A mesma sensação foi vivida pela vencedora do gênero Crônica. A dona de casa Francerly de Almeida tem 33 anos, é natural de Morada Nova e expõe que foi um desafio participar deste concurso, depois de muito tempo afastada da sala de aula.
“Quando a professora fez o anúncio deste concurso, a gente foi meio pega de surpresa. Porém ela nos preparou. A princípio, eu quis desistir porque achei algo terrivelmente difícil pra mim, por muito tempo ter me afastado da escola, da escrita e da gramática. Mas teve todo um preparo durante o processo. Foi algo que, com a ajuda dela e de outros professores, nós conseguimos entregar”, apresenta.

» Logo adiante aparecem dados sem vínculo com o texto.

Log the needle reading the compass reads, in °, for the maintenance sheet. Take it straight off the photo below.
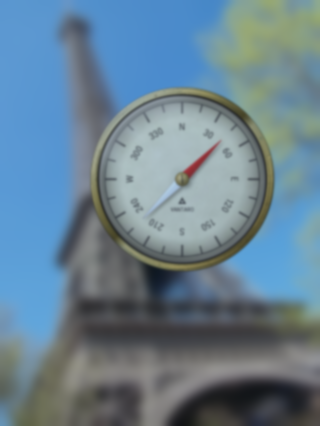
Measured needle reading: 45 °
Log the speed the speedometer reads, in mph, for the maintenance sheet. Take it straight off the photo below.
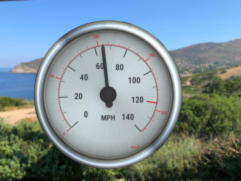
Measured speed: 65 mph
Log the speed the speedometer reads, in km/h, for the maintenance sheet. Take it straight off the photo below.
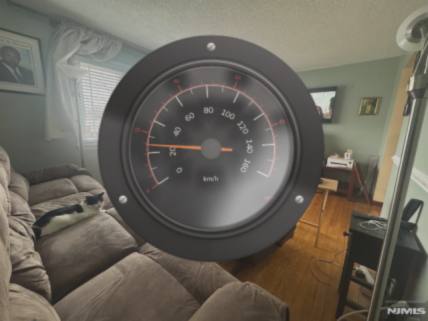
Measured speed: 25 km/h
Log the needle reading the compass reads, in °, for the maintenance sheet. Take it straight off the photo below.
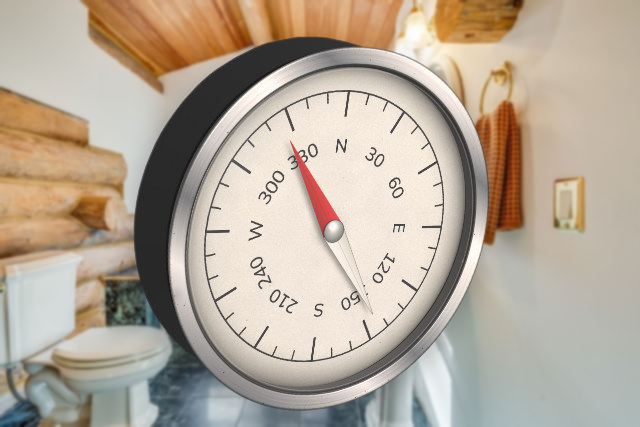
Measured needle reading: 325 °
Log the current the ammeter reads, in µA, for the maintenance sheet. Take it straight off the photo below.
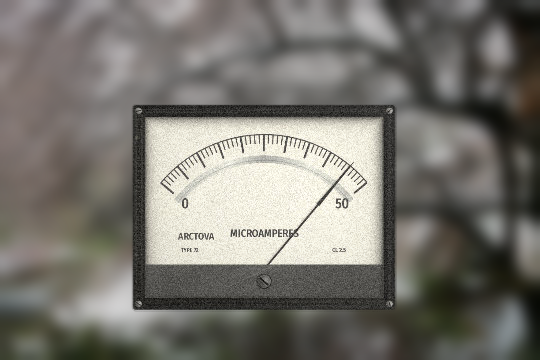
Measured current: 45 µA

O texto, segundo a Francerly, aborda uma história fictícia, criada em sala de aula, de um casal, onde o marido tinha um amigo que não era bem-vindo para a esposa, pelo fato do mesmo ser inconveniente no meio da relação. A trama concluiu-se com o afastamento do personagem amigo. Mas para a estudante, mesmo prazeroso, não foi fácil chegar ao resultado final. A ajuda das professoras se fez essencial nessa trajetória.

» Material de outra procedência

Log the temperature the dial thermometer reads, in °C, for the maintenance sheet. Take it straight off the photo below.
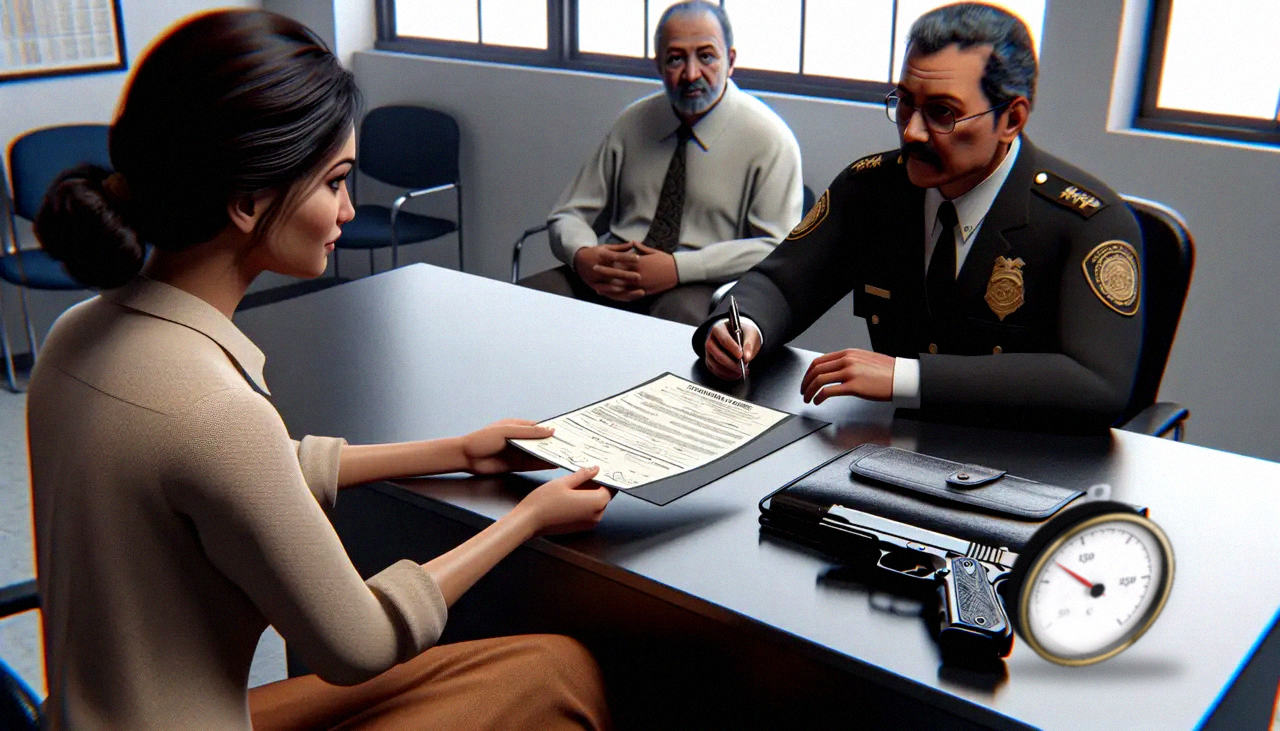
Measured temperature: 120 °C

“Sempre quando eu tinha uma dúvida em relação a algum nome, história, vírgula, enfim, eu recebia ajuda das professoras, principalmente a professora Auricélia, que me preparou e orientou durante todo o processo”, enfatiza.
Francerly narra que a surpresa foi grande ao receber o resultado positivo. “Foi inimaginável e uma honra ter ganhado a primeira colocação neste concurso. Foi um desafio para mim, como aluna. Estou me sentindo privilegiada de trazer essa vitória pra nossa escola, juntamente com as professoras”, relata a aluna campeã.

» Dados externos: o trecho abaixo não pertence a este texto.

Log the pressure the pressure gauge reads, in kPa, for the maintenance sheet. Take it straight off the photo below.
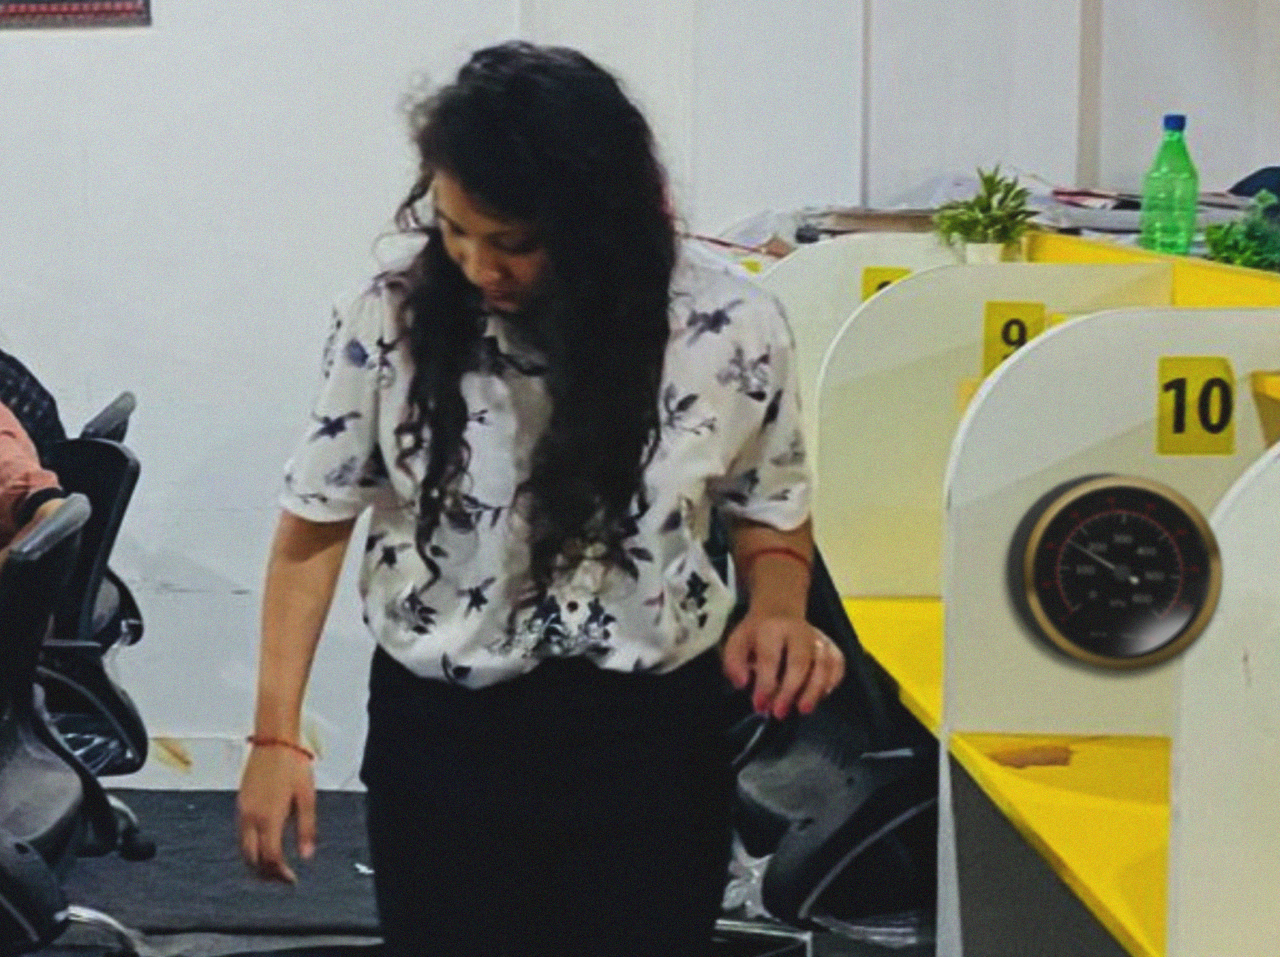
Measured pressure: 160 kPa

“Esse concurso é muito includente, pois abrange todos os segmentos da educação do município, além de quebrar os preconceitos e mostrar que é possível o aluno ser escritor. E a escola, como agência principal de letramento, têm que trabalhar esse contato do aluno com a leitura e a escrita. E em termos de país, temos poucos escritores. E quando esse aluno aceita esse desafio de ir para o mundo da escrita, para nós é de suma importância, principalmente quando é um aluno EJA, os quais precisam de um cuidado, vínculo, pois são um público muito fácil de perdermos”, conclui a coordenadora Nilza, cheia de orgulho e entusiasmo.